But, first, Senator Feinstein raises a question that -- that I do want to ask you about. How does President Obama put General McChrystal in, say that, "I want you to implement this counterterrorism strategy with a counterinsurgency element, as well," and then not take his recommendations? You served in the military. What are the pressures like right now? And what does General McChrystal do if the president rejects his recommendation?
KEANE: Well, I can't speak for what General McChrystal's, you know, reaction would be to a presidential decision that opposed him. I can say this. I mean, if you're a general on the ground, then you believe that a recommendation you made is the -- is the winning recommendation in terms of strategy that'll accomplish the goals that you've been assigned.
And then you're told that you cannot execute that and ask the troops to go out and do something else that you don't believe will accomplish those goals, that gets very difficult, in terms of a moral dilemma, asking your troops to do something you believe is going to fail.
STEPHANOPOULOS: So you resign?
KEANE: That would be up to face that. I mean, that's something personal for every general...
STEPHANOPOULOS: Is that what you would do in that situation?
KEANE: Probably, yes, under those circumstances, yes. But the fact of the matter is, you know, the -- presidents have a right to make decisions, George. And one of the recommendations they get all (ph) from generals. That's -- that's the reality. And the president also has a right to take information from -- from other sources to inform those decisions.

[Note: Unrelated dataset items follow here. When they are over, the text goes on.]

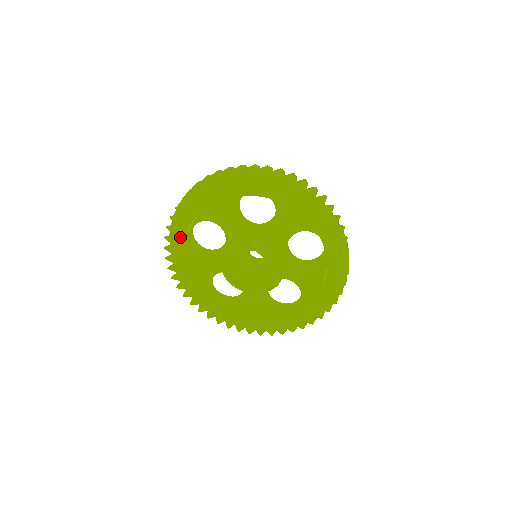
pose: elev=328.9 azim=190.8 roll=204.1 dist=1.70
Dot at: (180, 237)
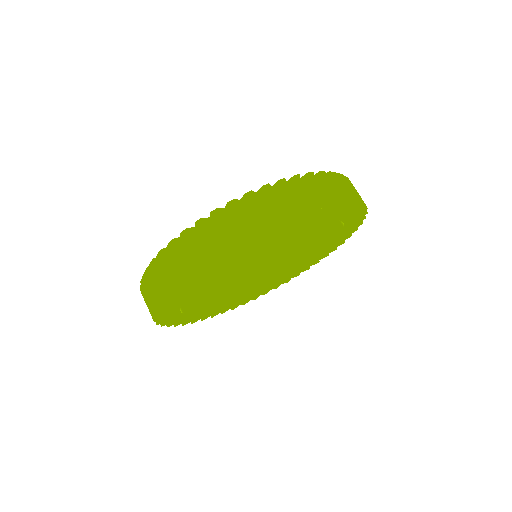
Dot at: (188, 289)
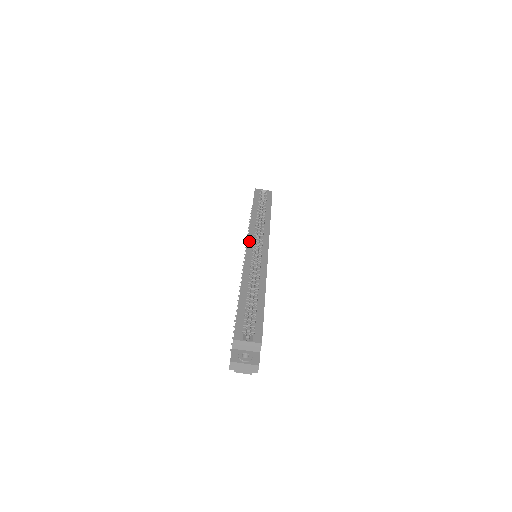
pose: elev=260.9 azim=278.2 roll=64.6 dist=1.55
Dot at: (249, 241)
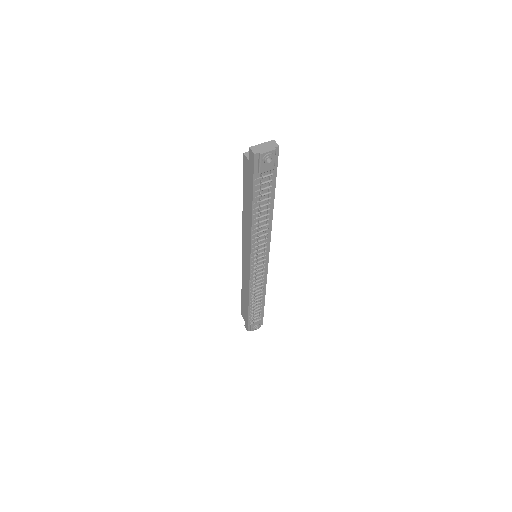
Dot at: occluded
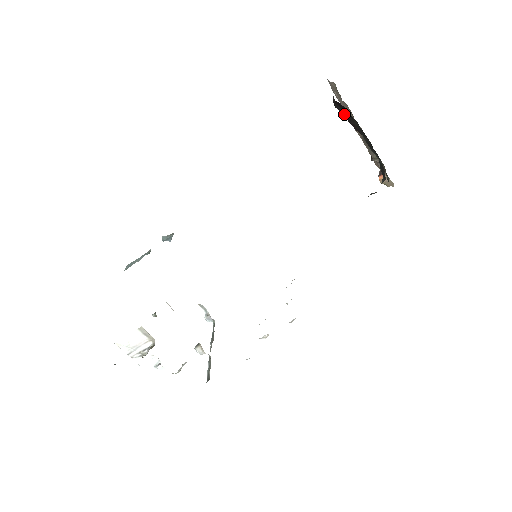
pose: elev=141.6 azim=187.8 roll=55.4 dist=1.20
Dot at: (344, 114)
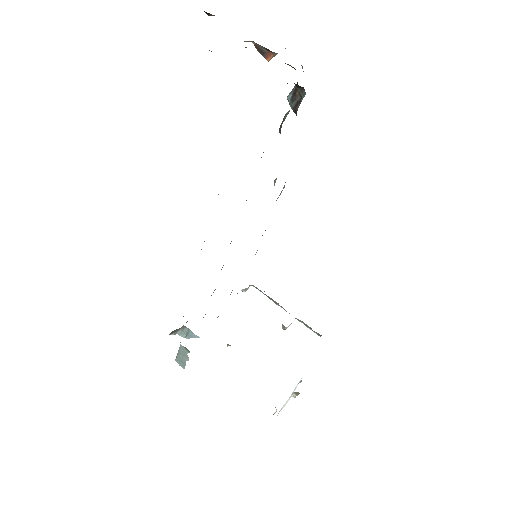
Dot at: occluded
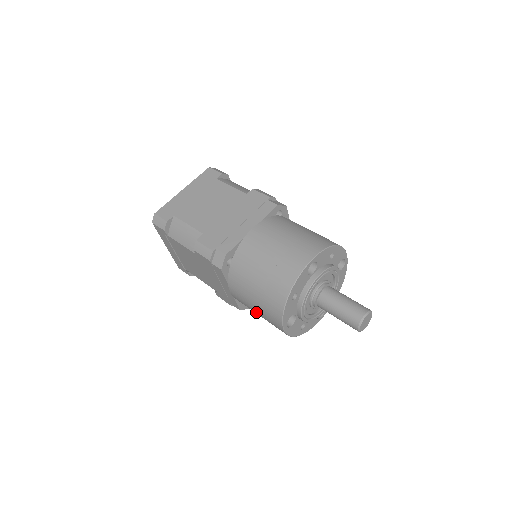
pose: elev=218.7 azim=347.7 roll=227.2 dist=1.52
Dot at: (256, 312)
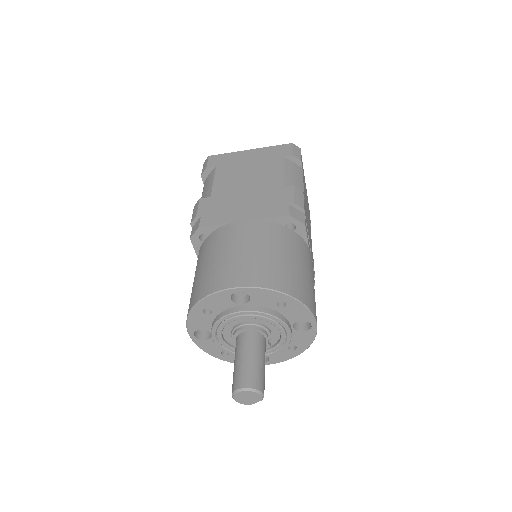
Dot at: occluded
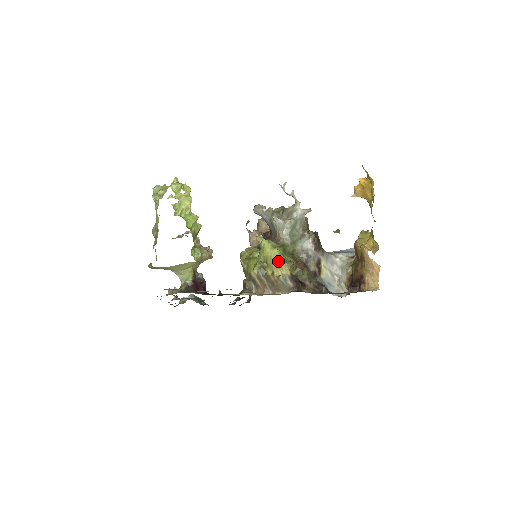
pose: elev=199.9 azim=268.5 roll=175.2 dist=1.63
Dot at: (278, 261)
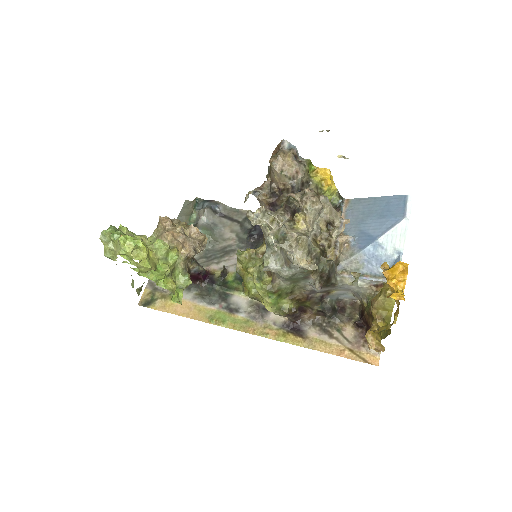
Dot at: (270, 311)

STEPHANOPOULOS: And it -- and it's my understanding that that's actually what's happening inside the White House review right now and that several other options, in addition to what General McChrystal has already put forward, are likely to be generated.
So I want to bring that question back to you, Congressman McGovern. If the president lays out a clear mission, a focused mission on Al Qaida, if he determines the -- and if puts a time limit on that mission, says that we're not going to be there forever, and then -- but also says that we do need some -- 10,000, 12,000, maybe even 20,000 troops to implement that strategy -- what would be wrong with that? And could you go along with it?

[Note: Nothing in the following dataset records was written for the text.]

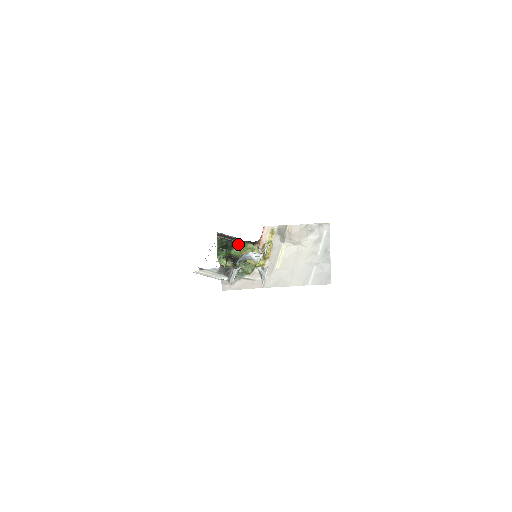
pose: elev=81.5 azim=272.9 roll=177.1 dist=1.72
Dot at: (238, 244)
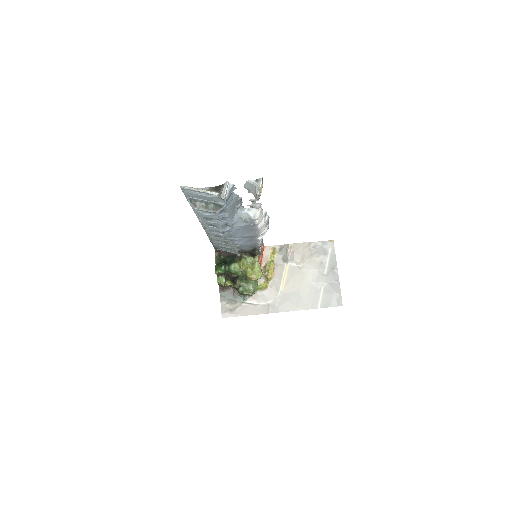
Dot at: (237, 259)
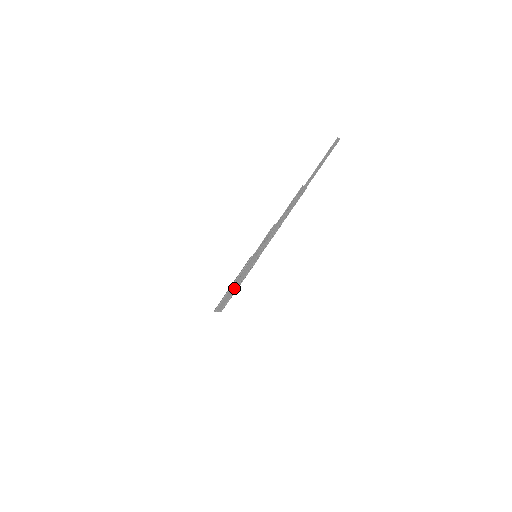
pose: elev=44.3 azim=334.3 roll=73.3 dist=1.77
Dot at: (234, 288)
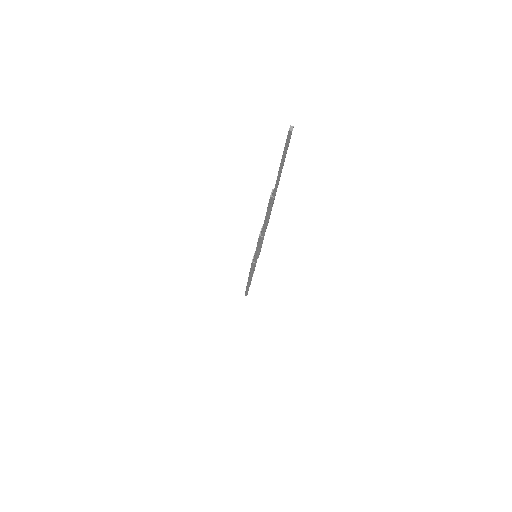
Dot at: occluded
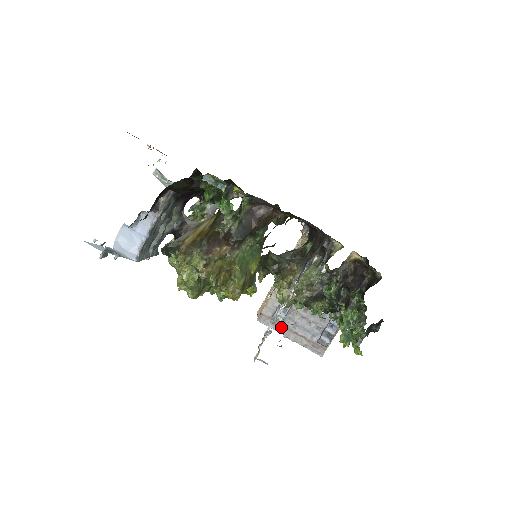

MCGOVERN: Well, I'd have to wait and see the details of whatever he comes up with. But, look, nobody's talking about cutting and running in Afghanistan and -- and this notion that if we lessen our military footprint, that somehow the Taliban is going to come back in control, I think, is wrong.
We have been in this war for 8 years. We have spent hundreds of billions of dollars. We have lost a great deal in terms of U.S. blood and treasure already. We have trained their military; we have trained their police.
One of the central problems in Afghanistan right now is you have a government that is corrupt and incompetent. And according to Peter Galbraith, who just got fired by the United Nations for being outspoken, 30 percent of Karzai's vote -- votes are fraudulent. You know, if you don't have good governance at the center of all of this, you can put all the troops you want in there, you can invest all the money you want in there, and it won't make any difference.
STEPHANOPOULOS: Isn't that right, Senator Chambliss?